Indonesian News - The King of Fruits

It’s that time of year again, when intrepid Year 9 Indonesian students bravely try durian. It is a big, spikey and smelly fruit that smells like hell but tastes like heaven. This is what they thought of the experience…

  • It wasn't that bad. However that's probably because the smell was weakened by sitting in the fridge for a year – Grace
  • It looks like the insides of a lung - Zoe
  • I thought it was going to taste bad because it looked like something dead. It was actually pretty good, it was like an over ripened mango - Talia
  • It tasted fine, it smelt alright, I've had this before. I'm Asian so i grew up eating these things - Kim
  • It tasted like off mangoes and garlic. Gross – Paige
  • Durian tastes like off banana mixed with mango, it's weird textured. It smells better then it tastes – Abi


Humanities Comes Alive!

The new Victorian Curriculum includes four general capabilities, two of which are Intercultural Capability and Ethical Capability.  So much of what our students study in Humanities incorporates these capabilities and is at the heart of our learning programs!

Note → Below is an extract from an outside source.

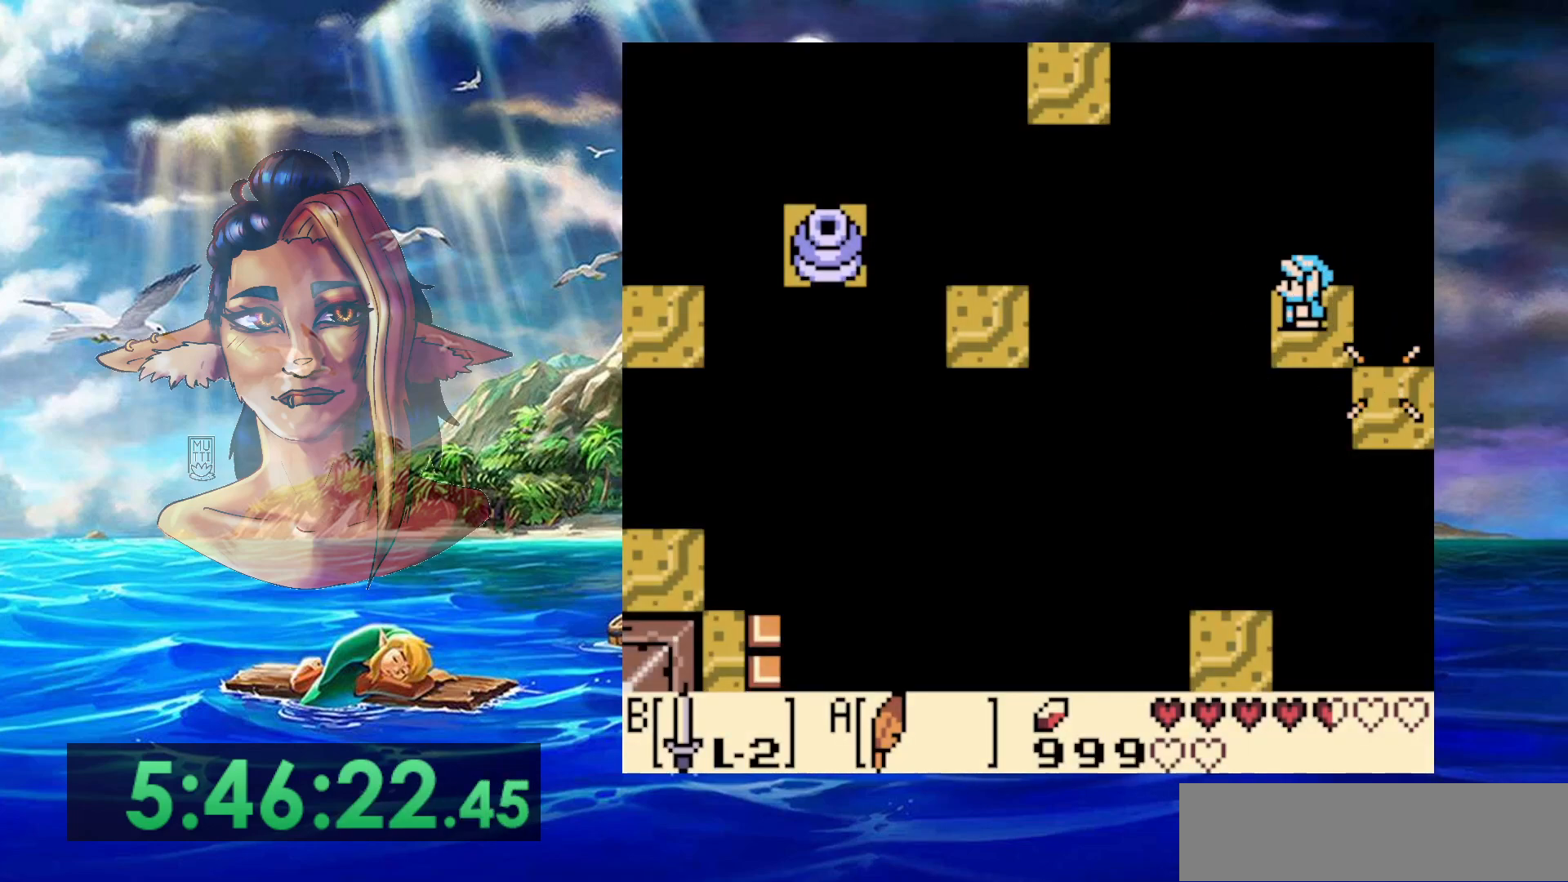
{"dt_ms": 500, "buttons": [], "events": [[133, "DPAD_DOWN", "down"], [183, "DPAD_DOWN", "up"]]}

Our students are continually encouraged to:

  • write their own research questions to use as a framework for their learning
  • critically evaluate the reliability of online resources
  • appreciate the rich diversity of cultures around the world
  • identify the challenges and benefits of living in a culturally diverse society
  • look at issues and problems from multiple perspectives
  • form opinions based on the principles of fairness and justice


Year 7 mainstream students have been investigating different Countries of the World and deepening their appreciation of the vibrant and interesting cultures around the world.  Over the next few weeks they will be displaying their work and inviting other classes to come along to their exhibitions to see what they have learned.  At 7A’s recent exhibition, visitors to the classroom had the opportunity to learn about a vast array of countries including Chile, Brazil, Japan and China.

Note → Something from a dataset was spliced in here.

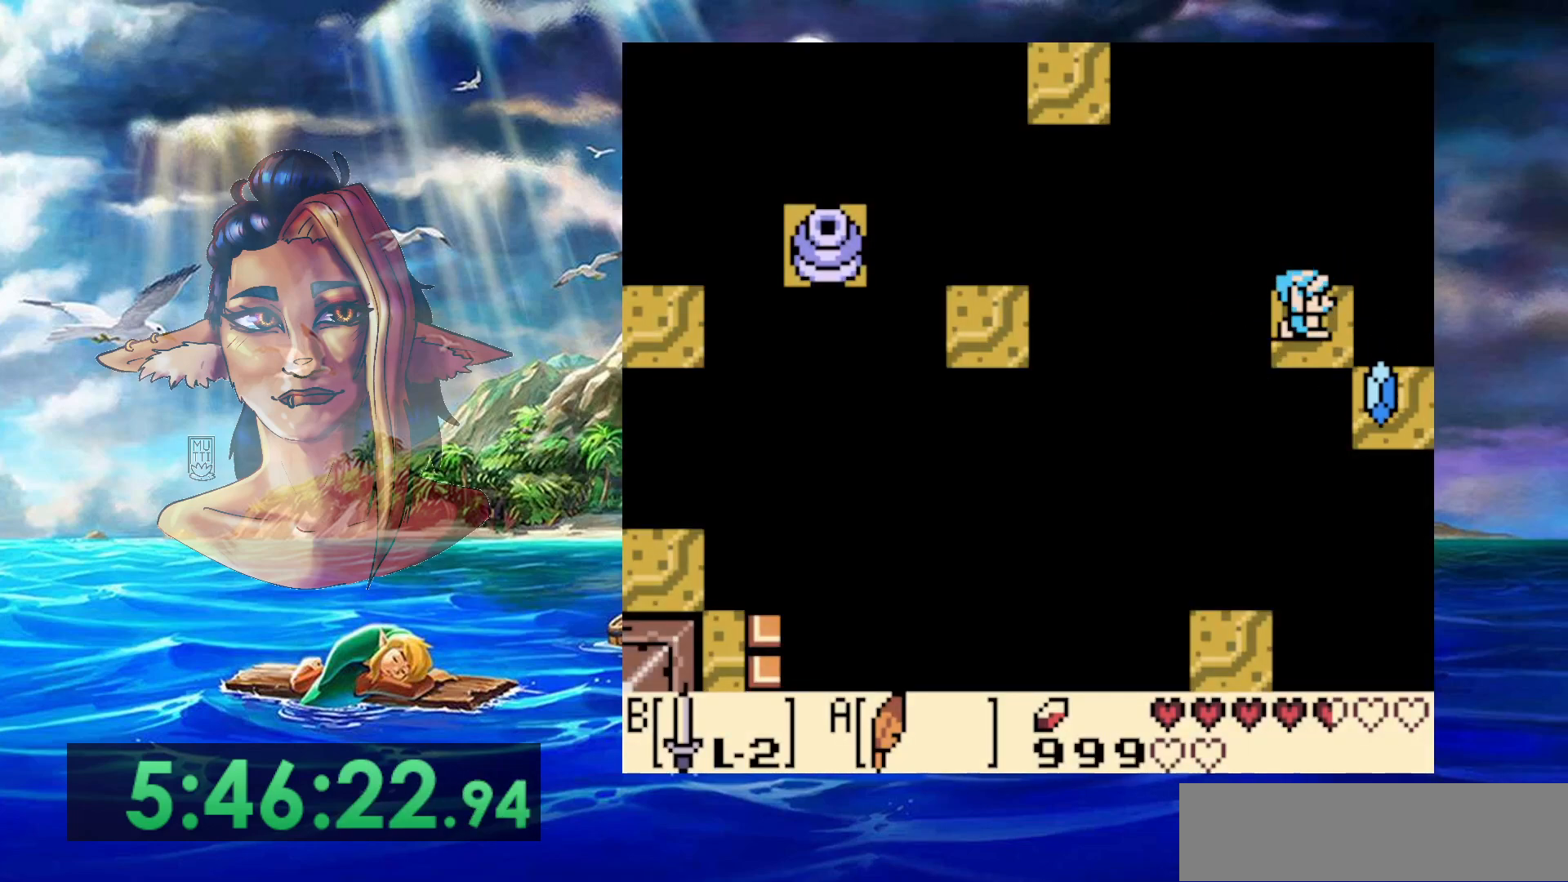
{"dt_ms": 500, "buttons": [], "events": []}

Studies in Humanities aim to broaden our students’ view of the world and focus on the fact that we have a global responsibility to look after and value each other.  Some simple ways to encourage this thinking at home could be:


  • playing the Countries of the World quiz on jetpunk: 



In this challenging and addictive quiz you are given 15 minutes to enter the names of every country of the world.


  • completing a few rounds of freerice:



Correct answers go towards filling bowls of rice, which then become a real donation to people in need.

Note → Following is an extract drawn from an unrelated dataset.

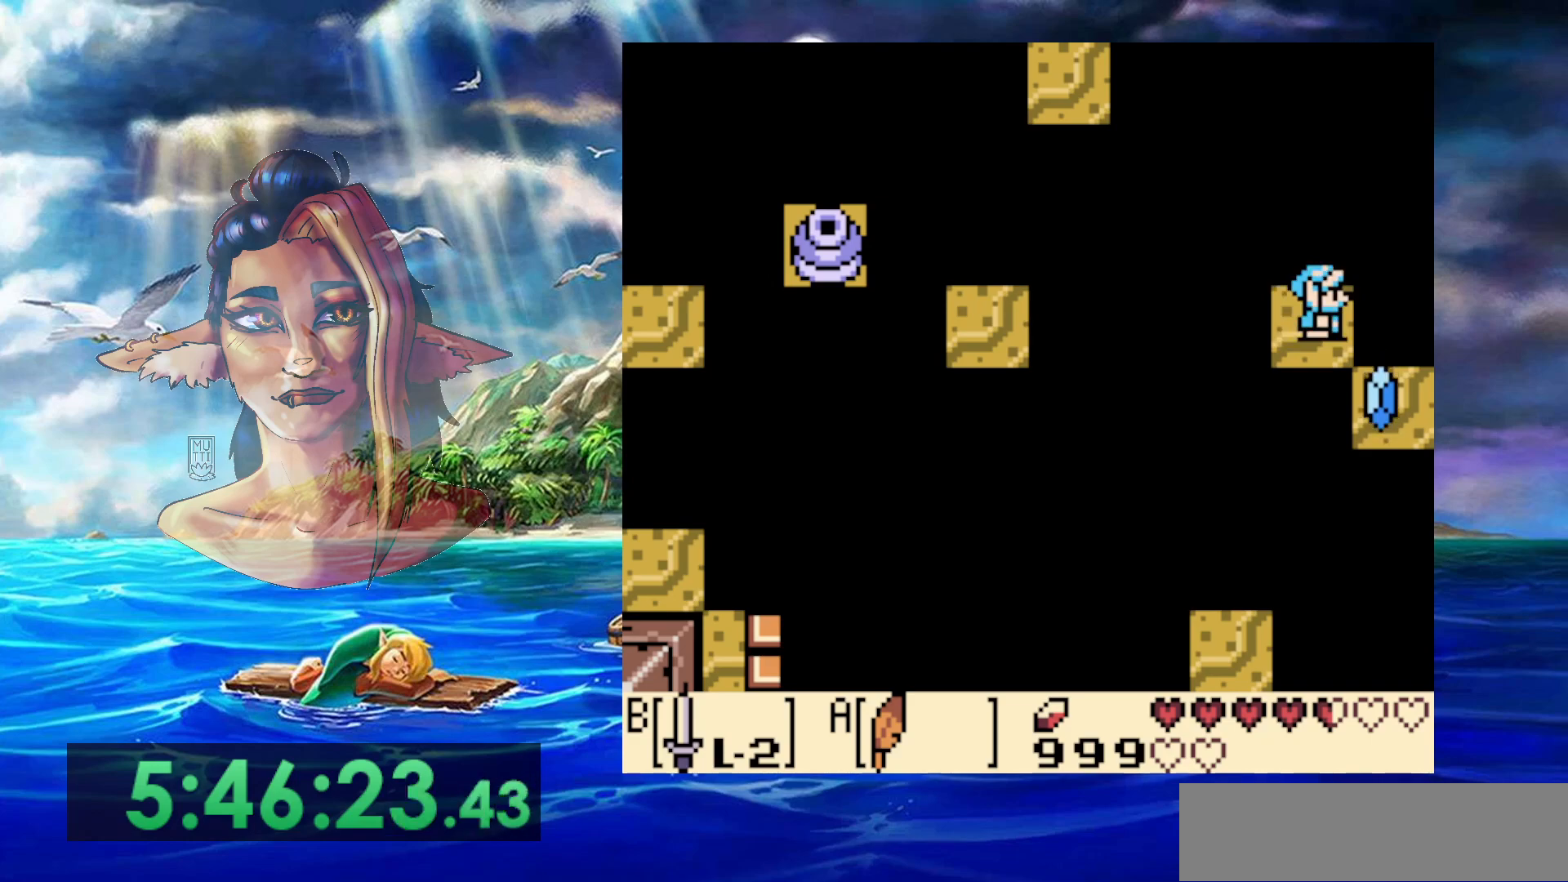
{"dt_ms": 500, "buttons": [], "events": []}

  • Becoming a Kiva partner:



Kiva Microfunds is a non-profit micro-financing organisation that allows people to lend money via the Internet to low-income entrepreneurs and students in over 80 countries. Kiva's mission is “to connect people through lending to alleviate poverty.”


Robyn Myers

Humanities Learning Area Leader

Back from Mauritius and Reunion Island!

On Sunday, March 26 at 5.20 in the morning a group of intrepid travellers set off from Geelong to discover two exotic islands in the Indian Ocean. It was an early start to a very long day that would end about 24 hours later in a luxury hotel right on the beach.


In Mauritius, for the adventurous staff, students and family members (20 in total!) on the trip, there were visits to restaurants, local markets and super markets as well as special visits to a Hindu temple, a museum about the sugar industry and a tea plantation to learn about the culture of the island. The visit to the Hindu temple allowed the members of MFG to learn more about the religion and its principles, learning about the millions of gods that make up the religion as well as the sacred number being 33. The three short days in Mauritius were followed by a short plane ride, less than an hour to Reunion Island to meet our host families, commencing the home stay. The next day we toured our host school, Lycée Sarda Garriga, met the principal and some staff briefly before a hike down to the crater of a volcano. The weekend was spent with our host families, following them around to become immersed in the differences of our habits, followed by a week of adventures.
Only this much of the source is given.